>> BEGIN SELECTED EXCERPT
11 The Caves Below Keep Quiet By Charlie “Chopshop” Queen
A small cavern dungeon below an old monastery features monks that took a vow of silence and the notes they left behind. The mechanic of following notes and a sound trap with an IRL component is very fun. It would have been interesting to see it extended further, perhaps with having table talk trigger wandering monster rolls (after telling the players of course) as a gimmick for the dungeon as a one-off. The treasures could also fit better with a silent order, as it doesn’t make sense that they would have an item to talk to crows if they refuse to talk.
This small tomb has a number of traps and tricks for the party to fight past, hoping to catch raiders in the act. It turns out the patron is the one intending to raid the place and betrays them. The real treasure is hidden behind the fakes that their patron steals, but I am confused as to how the iron bars blocking the way to the fake treasure is opened. Also, the themes in the tomb are all over the place with lots of scorpions with little pay-off and a random ship. Unless it is supposed to be a reference to the parable of the scorpion and the frog, but that would need a little setup with the supposed “heir” to this patriarch and some frogs (maybe in the terracotta room?).
>> END SELECTED EXCERPT
# STATED EXERCISE 1:
Answer these questions about the dungeon reviews:
(a) What vow did the monks below the old monastery take?
(b) Who turns out to be the one intending to raid the small tomb?
(c) Which creatures appear in large numbers in the tomb with little pay-off?
# STATED EXERCISE 2:
In the dungeon reviews, reproduce word for word the part that opens with the words containing "This small tomb" and closes with "the terracotta room?).".
# STATED EXERCISE 3:
Condense the paragraph of the dungeon reviews beginning "This small tomb has a number of traps" into a short bulleted list that keeps its main facts.
>> BEGIN DATA SECTION
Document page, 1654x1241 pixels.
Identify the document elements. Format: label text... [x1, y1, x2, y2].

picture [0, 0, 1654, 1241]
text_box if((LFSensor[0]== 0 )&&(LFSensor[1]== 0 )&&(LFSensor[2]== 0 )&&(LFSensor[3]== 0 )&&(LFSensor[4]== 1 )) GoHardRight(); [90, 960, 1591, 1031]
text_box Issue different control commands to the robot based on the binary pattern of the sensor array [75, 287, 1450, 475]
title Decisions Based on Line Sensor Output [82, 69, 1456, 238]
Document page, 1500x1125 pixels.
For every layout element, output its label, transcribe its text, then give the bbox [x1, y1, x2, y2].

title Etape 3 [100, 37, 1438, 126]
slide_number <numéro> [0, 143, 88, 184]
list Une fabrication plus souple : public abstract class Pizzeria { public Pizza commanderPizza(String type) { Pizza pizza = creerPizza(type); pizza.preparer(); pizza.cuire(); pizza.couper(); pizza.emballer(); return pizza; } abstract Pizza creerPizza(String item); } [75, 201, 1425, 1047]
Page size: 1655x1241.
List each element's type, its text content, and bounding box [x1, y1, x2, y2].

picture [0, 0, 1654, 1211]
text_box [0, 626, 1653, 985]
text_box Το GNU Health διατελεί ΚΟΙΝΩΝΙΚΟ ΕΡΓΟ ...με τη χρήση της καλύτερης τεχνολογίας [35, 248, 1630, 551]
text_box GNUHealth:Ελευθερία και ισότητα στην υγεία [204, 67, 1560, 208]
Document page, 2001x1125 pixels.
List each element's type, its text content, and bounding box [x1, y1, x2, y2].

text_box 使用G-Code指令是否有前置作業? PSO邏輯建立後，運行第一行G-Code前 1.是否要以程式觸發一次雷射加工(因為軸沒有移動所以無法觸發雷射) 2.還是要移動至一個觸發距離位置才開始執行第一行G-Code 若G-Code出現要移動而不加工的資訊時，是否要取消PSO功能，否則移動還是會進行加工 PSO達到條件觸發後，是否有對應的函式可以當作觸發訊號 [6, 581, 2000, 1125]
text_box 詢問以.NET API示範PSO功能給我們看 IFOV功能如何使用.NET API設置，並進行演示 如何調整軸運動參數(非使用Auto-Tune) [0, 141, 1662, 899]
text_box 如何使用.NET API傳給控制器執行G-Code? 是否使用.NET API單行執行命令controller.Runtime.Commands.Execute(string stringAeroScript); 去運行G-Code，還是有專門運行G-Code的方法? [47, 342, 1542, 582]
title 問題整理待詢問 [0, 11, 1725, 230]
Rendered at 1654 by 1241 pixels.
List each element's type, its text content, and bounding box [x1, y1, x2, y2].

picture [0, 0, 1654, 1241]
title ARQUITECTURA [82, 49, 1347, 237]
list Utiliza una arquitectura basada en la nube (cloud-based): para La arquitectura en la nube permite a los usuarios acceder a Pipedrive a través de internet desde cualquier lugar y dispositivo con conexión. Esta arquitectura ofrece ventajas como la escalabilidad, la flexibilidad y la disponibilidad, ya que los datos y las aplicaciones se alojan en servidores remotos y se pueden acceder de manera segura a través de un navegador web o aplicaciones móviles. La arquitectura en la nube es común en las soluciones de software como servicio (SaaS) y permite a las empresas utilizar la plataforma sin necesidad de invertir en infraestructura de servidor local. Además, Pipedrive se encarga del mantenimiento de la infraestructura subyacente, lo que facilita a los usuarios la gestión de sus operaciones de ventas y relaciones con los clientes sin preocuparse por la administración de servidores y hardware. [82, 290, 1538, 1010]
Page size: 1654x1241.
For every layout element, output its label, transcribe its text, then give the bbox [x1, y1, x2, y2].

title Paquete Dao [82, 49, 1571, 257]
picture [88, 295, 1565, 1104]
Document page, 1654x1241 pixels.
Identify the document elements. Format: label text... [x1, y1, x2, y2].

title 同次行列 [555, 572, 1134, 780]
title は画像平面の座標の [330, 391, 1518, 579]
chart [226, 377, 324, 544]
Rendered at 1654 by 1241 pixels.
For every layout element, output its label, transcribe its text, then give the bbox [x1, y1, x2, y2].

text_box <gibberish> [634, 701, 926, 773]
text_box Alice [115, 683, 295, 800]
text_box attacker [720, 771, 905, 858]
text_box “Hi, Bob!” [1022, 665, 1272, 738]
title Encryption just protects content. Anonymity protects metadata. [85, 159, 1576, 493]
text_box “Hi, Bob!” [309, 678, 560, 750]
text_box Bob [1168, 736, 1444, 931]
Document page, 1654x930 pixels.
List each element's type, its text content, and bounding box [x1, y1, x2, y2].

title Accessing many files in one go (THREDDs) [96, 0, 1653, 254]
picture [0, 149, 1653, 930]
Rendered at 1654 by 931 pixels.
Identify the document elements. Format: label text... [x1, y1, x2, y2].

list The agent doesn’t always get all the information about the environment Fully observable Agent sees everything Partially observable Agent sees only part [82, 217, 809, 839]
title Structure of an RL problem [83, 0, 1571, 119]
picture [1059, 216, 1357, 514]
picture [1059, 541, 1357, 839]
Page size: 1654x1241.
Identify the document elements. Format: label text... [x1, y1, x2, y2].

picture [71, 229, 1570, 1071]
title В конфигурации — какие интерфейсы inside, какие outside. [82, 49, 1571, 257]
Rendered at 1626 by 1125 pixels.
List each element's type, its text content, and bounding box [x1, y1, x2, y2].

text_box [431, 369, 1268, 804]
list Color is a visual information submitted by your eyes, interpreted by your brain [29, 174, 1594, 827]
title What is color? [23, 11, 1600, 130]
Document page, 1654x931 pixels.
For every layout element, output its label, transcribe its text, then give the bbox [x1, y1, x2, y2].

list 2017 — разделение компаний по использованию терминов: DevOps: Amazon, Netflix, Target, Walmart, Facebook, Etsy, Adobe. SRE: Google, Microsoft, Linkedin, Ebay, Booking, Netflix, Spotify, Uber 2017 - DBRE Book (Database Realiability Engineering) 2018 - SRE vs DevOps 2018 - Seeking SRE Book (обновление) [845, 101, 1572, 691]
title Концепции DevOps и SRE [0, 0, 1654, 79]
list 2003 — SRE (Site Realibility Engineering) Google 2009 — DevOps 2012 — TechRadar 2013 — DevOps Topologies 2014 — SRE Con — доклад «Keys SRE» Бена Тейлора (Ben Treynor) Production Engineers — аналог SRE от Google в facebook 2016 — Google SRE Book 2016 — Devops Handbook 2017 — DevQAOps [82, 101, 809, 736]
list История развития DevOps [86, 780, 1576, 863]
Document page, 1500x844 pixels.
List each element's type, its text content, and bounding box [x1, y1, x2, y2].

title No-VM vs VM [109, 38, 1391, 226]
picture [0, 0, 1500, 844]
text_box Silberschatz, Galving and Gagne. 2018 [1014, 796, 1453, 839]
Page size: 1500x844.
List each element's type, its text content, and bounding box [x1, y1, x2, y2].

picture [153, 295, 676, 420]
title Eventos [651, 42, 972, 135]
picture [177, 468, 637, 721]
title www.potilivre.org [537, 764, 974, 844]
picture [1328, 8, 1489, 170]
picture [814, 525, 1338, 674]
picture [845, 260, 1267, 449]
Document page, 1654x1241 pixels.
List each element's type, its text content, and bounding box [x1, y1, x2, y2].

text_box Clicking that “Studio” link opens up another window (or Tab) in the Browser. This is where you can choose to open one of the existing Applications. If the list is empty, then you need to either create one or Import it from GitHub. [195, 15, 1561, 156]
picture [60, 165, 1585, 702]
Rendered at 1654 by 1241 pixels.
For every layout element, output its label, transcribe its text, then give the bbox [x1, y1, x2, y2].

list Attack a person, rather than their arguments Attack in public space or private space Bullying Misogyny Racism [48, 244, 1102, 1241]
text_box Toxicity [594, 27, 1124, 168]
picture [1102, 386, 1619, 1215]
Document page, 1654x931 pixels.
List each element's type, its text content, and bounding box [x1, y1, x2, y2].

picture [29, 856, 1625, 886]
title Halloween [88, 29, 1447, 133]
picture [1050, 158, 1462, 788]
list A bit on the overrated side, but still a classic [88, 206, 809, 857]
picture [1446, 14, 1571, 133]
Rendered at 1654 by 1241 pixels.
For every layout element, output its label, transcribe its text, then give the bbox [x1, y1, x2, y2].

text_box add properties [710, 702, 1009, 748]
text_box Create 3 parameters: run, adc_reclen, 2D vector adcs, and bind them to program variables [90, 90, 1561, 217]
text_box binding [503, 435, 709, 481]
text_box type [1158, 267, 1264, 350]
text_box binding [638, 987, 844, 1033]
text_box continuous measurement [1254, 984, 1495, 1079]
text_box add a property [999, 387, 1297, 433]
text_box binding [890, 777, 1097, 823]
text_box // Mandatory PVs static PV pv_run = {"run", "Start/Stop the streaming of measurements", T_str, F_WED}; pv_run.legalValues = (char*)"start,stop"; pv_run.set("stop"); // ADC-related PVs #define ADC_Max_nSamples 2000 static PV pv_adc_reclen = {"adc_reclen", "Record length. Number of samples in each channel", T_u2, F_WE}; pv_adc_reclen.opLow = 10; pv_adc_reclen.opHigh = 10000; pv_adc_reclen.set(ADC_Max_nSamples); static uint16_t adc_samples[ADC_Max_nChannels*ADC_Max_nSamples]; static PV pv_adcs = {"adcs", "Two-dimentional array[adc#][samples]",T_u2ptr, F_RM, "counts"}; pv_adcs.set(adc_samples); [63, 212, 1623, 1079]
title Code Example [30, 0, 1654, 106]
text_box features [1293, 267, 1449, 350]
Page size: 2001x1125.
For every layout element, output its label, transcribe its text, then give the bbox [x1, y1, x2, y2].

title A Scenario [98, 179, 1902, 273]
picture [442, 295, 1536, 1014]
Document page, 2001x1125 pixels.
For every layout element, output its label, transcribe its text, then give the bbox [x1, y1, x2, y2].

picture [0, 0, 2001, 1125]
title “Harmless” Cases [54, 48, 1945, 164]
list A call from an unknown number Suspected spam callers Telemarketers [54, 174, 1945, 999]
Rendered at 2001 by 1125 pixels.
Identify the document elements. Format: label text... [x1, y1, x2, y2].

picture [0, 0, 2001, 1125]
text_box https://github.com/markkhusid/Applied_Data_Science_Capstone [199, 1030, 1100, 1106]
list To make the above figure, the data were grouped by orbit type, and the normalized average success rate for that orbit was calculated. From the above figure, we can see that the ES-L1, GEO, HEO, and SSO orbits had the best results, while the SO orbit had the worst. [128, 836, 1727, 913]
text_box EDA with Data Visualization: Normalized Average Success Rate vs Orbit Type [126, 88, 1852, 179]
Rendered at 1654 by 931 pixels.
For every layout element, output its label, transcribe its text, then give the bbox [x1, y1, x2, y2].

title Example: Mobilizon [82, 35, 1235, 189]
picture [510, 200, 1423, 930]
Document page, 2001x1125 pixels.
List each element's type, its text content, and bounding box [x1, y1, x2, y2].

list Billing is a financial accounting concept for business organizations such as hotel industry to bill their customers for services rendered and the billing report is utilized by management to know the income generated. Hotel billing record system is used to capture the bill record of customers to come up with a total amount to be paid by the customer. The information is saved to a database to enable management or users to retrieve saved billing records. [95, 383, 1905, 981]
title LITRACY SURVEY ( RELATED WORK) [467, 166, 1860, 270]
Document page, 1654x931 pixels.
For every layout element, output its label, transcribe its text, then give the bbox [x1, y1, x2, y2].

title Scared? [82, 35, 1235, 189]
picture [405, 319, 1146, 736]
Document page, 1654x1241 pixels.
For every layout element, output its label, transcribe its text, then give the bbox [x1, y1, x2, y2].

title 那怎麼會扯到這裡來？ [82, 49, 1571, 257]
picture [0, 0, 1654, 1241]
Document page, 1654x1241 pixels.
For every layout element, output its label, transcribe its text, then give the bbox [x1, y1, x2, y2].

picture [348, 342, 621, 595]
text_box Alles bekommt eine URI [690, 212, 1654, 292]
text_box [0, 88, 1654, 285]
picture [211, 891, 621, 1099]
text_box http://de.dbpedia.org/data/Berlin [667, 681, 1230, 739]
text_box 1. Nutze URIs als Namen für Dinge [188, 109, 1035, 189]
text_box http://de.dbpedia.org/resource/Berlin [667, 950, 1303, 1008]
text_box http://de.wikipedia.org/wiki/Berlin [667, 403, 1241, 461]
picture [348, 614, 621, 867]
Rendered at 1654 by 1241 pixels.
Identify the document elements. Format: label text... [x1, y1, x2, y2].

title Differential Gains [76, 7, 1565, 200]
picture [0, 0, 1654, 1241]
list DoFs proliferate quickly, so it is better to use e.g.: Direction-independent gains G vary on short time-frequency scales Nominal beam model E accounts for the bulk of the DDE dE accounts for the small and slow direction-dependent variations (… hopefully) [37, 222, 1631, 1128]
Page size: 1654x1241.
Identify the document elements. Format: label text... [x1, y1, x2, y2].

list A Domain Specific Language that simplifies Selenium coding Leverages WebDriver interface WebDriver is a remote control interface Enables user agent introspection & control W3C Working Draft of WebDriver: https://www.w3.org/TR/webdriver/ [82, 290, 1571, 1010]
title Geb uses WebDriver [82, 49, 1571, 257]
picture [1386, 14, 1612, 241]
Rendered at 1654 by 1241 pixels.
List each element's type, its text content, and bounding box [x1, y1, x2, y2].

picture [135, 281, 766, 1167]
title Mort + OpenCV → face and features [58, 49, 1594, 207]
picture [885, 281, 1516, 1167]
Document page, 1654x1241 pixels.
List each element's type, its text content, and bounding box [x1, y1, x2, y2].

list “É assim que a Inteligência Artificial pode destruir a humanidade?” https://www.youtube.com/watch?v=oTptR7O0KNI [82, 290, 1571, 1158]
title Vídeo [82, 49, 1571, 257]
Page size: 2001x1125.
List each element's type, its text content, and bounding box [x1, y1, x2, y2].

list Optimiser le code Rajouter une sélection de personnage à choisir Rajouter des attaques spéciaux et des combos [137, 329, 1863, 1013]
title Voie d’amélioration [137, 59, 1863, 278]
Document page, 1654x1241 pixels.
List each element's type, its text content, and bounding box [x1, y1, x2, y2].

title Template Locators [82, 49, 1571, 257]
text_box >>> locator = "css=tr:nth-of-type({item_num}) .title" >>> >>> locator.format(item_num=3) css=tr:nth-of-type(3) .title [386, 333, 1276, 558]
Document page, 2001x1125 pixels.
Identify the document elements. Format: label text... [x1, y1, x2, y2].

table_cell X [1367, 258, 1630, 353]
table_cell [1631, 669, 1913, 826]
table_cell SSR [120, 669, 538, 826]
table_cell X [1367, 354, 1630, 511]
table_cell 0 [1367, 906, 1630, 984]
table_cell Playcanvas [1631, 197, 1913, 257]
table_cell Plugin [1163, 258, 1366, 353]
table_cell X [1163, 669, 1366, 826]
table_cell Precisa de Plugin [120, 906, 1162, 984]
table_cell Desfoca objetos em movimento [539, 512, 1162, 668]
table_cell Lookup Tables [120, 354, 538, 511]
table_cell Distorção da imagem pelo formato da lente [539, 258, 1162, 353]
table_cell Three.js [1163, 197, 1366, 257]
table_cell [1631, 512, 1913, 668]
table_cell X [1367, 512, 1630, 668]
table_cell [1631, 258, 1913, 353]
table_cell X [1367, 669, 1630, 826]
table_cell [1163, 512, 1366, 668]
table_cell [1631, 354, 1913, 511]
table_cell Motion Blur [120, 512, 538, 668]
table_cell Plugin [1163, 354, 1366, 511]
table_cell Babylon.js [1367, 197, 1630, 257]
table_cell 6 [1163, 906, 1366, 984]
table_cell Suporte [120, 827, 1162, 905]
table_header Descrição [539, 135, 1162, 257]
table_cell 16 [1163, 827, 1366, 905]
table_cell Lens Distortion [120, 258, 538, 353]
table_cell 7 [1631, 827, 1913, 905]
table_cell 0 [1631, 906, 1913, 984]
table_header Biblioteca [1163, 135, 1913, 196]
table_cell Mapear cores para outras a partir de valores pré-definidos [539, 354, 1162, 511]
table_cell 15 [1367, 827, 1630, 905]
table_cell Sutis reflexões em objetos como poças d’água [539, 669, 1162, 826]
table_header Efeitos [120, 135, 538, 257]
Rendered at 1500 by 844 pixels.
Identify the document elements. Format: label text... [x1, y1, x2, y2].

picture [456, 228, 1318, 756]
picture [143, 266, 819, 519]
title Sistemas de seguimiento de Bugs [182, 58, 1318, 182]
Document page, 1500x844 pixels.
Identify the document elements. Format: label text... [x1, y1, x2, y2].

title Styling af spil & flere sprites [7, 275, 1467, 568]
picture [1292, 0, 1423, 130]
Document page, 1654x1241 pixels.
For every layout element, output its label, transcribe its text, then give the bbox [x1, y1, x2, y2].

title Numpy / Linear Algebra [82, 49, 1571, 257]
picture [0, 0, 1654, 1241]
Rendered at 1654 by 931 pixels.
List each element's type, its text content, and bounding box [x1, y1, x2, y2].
>> END DATA SECTION
# WORKED ANSWER 1:
(a) A vow of silence.
(b) The patron.
(c) Scorpions.

# WORKED ANSWER 2:
This small tomb has a number of traps and tricks for the party to fight past, hoping to catch raiders in the act. It turns out the patron is the one intending to raid the place and betrays them. The real treasure is hidden behind the fakes that their patron steals, but I am confused as to how the iron bars blocking the way to the fake treasure is opened. Also, the themes in the tomb are all over the place with lots of scorpions with little pay-off and a random ship. Unless it is supposed to be a reference to the parable of the scorpion and the frog, but that would need a little setup with the supposed “heir” to this patriarch and some frogs (maybe in the terracotta room?).

# WORKED ANSWER 3:
- A small tomb has traps and tricks for the party to fight past, with the goal of catching raiders in the act.
- The patron turns out to be the one intending to raid the tomb and betrays the party.
- The real treasure is hidden behind the fakes that the patron steals.
- It is unclear how the iron bars blocking the way to the fake treasure are opened.
- The themes are all over the place, with many scorpions offering little pay-off and a random ship.
- A reference to the parable of the scorpion and the frog would need setup with the supposed "heir" to the patriarch and some frogs, perhaps in the terracotta room.